Jeder Mensch beherbergt ein Sammelsurium an emsigen Helferlein: Ob im Mund, im Nasen- und Rachenraum, auf der Haut, im Magen oder im Darm, überall dort gibt es „Zuständigkeitsmikroben“ mit unterschiedlichen Jobs.
Unsere Darmfraktion hat sich unter Sauerstoffabschluss ein eigenes Staatenreich geschaffen, um hier vielen nützlichen Tätigkeiten nachzugehen. Häufig ist in diesem Zusammenhang von Kommensalismus die Rede, bei dem die Beziehung Wirtsorganismus/Kommensalen für die Kommensalen (von lat. commensales „Tischgenossen“) positiv ist, für den Wirtsorganismus dagegen neutral. In der Tat liegt hier aber eine dauerhafte Win-Win-Situation vor, denn beide Seiten profitieren aus dieser Wechselbeziehung. Dann wird von Mutualismus oder auch mutualistischer Symbiose gesprochen.

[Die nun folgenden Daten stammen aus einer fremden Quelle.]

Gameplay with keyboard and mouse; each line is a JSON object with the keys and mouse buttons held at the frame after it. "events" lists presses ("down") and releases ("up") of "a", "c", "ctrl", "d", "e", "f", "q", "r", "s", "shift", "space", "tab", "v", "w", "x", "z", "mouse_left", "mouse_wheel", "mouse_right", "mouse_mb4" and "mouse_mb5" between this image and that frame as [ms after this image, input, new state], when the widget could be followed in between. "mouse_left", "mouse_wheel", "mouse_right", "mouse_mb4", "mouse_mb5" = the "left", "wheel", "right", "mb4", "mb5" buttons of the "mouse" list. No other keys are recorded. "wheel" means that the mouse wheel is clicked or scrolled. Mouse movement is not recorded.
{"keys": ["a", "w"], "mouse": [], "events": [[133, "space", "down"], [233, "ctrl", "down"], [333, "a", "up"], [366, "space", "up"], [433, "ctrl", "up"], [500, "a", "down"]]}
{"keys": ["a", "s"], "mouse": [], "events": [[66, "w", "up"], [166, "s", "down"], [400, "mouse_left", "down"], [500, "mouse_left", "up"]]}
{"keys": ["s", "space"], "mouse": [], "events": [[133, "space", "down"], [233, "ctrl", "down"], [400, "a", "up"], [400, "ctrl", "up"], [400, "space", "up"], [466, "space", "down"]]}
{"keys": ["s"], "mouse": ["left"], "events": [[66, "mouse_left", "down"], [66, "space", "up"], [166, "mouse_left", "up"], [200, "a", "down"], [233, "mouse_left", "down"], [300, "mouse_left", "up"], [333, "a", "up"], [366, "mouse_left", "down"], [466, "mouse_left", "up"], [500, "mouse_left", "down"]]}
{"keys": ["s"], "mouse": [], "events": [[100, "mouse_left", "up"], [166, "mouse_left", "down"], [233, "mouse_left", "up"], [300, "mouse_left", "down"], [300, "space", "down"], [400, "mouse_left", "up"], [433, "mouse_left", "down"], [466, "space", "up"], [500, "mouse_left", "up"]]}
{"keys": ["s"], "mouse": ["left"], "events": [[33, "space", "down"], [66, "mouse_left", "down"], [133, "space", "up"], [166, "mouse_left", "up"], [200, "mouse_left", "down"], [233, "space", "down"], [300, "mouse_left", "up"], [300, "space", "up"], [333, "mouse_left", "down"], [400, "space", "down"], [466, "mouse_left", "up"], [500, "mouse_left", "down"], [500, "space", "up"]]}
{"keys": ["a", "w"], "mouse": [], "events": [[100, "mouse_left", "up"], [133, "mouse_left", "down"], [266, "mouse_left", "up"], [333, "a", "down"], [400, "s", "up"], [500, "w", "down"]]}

Speziell für den Darmtrakt ist jedoch der Übergang von Kommensalismus zu Mutualismus im wahrsten Sinne des Wortes fließend, einigen wir uns also hier auf den Terminus „teilweiser Mutualismus“.
Wie aber lassen sich diese Sauerstoffverweigerer auf den Film rücken? Bereisen sie doch in den einsamen Untiefen einer Petrischale schnell das Jenseits. Abhilfe liefert hier die Untersuchung der Erbinformation, also ihrer DNS und RNS. Am Ende solcher Bestandsaufnahmen springt für jeden Organismus eine eigene Abfolge aus speziellen Erbsubstanzbausteinen, die sogenannten Basensequenzen, heraus. Auf Basis dessen lassen sich Folgeforschungen betreiben, die sich auf eine solche solide Datengrundlage stützen. Geschehen ist dies beim Menschen seit etwa 10 Jahren, als dessen Erbgut im Rahmen des Humangenomprojekts bestimmt wurde.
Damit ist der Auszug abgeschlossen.